Cette attention portée à la couleur et au nuancier de Chardin pourrait avoir quelque chose d'hyper-réaliste dans l'écriture, si on ne craignait pas les anachronismes. Quelque chose d'entêtant aussi, comme un bocal d'abricots. Ou une pyramide de fraises dressée dans un panier d'osier. Avec deux œillets blancs posés de biais.


lundi 23 janvier 2017

La minute de mauvaise humeur du libraire

Les transports, illustrations Charlotte Ameling,
Milan, 13,90 €
Le libraire vient de recevoir de la part de son transporteur unique et préféré (car il faut savoir, doux lecteurs, que les livres qui s'étalent à l'étal du libraire doivent être acheminés jusqu'à lui par de lourds véhicules à quatre roues ou plus) un petit mot doux.
Celui-ci s'intitulait :
" Revalorisation de nos tarifs de vente au 1er février 2017 ".
Le libraire, qui conçoit, on s'en est peut-être aperçu, un grand amour, un amour immodéré, pour la subtilité du langage a immédiatement apprécié le trait.
En effet, le transporteur unique et préféré qui a, lui aussi, le sens de la nuance, et dont on voit les véhicules filer allègrement sur les autostrades dans tout notre pays, n'avait pas écrit qu'il allait augmenter, corser, doubler, monter, hausser ses prix à dater du mois prochain ; ni : taxer, écornifler, larronner, tirer la laine et, encore moins, tondre le libraire en février prochain.
Non, pour ne pas heurter le libraire, il avait suavement écrit qu'il revaloriserait son tarif.
Et le libraire, dont on peut dire beaucoup de mal mais qui reste une créature idéaliste, aérienne, immatérielle, sait apprécier la poésie en toute circonstance. 

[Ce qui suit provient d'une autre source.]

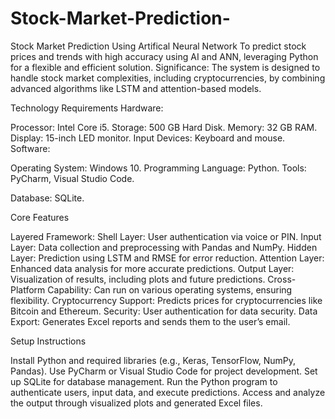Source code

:# Stock-Market-Prediction-
Stock Market Prediction Using Artifical Neural Network
To predict stock prices and trends with high accuracy using AI and ANN, leveraging Python for a flexible and efficient solution.
Significance: The system is designed to handle stock market complexities, including cryptocurrencies, by combining advanced algorithms like LSTM and attention-based models.

Technology Requirements
Hardware:

Processor: Intel Core i5.
Storage: 500 GB Hard Disk.
Memory: 32 GB RAM.
Display: 15-inch LED monitor.
Input Devices: Keyboard and mouse.
Software:

Operating System: Windows 10.
Programming Language: Python.
Tools: PyCharm, Visual Studio Code.

Database: SQLite.

Core Features

Layered Framework:
Shell Layer: User authentication via voice or PIN.
Input Layer: Data collection and preprocessing with Pandas and NumPy.
Hidden Layer: Prediction using LSTM and RMSE for error reduction.
Attention Layer: Enhanced data analysis for more accurate predictions.
Output Layer: Visualization of results, including plots and future predictions.
Cross-Platform Capability: Can run on various operating systems, ensuring flexibility.
Cryptocurrency Support: Predicts prices for cryptocurrencies like Bitcoin and Ethereum.
Security: User authentication for data security.
Data Export: Generates Excel reports and sends them to the user’s email.

Setup Instructions

Install Python and required libraries (e.g., Keras, TensorFlow, NumPy, Pandas).
Use PyCharm or Visual Studio Code for project development.
Set up SQLite for database management.
Run the Python program to authenticate users, input data, and execute predictions.
Access and analyze the output through visualized plots and generated Excel files.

C. Gifford, Voitures, trains, avions et bateaux,
Gallimard Jeunesse, 256 pages, 24,95 €






dimanche 22 janvier 2017

Dimanche, mode d'emploi

En quête du dimanche,
Infolio, 240 pages, 14 €
Si vous ne savez pas quoi faire aujourd'hui dimanche ; si vous pensez que vos commerces préférés (pour ne pas citer votre chère librairie) doivent rester ouverts sept jour sur sept ; si vous estimez, au contraire, que le dimanche doit rester un jour chômé voué au repos, comme Dieu s'arrêtant le 7e jour ; ou si vous souhaitez le passer à vous distraire comme vous l'entendez, bref : si vous voulez démêler ces questions et comprendre ce que seront les dimanches de demain, précipitez-vous sur En quête du dimanche.
Il s'agit d'un dossier au format de poche où les multiples facettes de la " rythmique hebdo-
madaire " dans un monde urbanisé sont évoquées. Les points de vue du géographe, de l'urbaniste, de l'anthropologue, du philosophe y sont réunis pour tenter de dégager un dimanche souhaitable.
En attendant, le livre est disponible aujourd'hui même, à partir de 15 heures.
Disponible aussi, le livre d'Olivier Marchon sur la façon qu'ont les hommes et les différentes sociétés d'appréhender l'écoulement du temps et son découpage. Rien qui soit ni universel ni immuable, même s'il a fallu instaurer un même temps pour tous afin de s'y retrouver dans les déplacements des marchandises et des gens à travers le monde.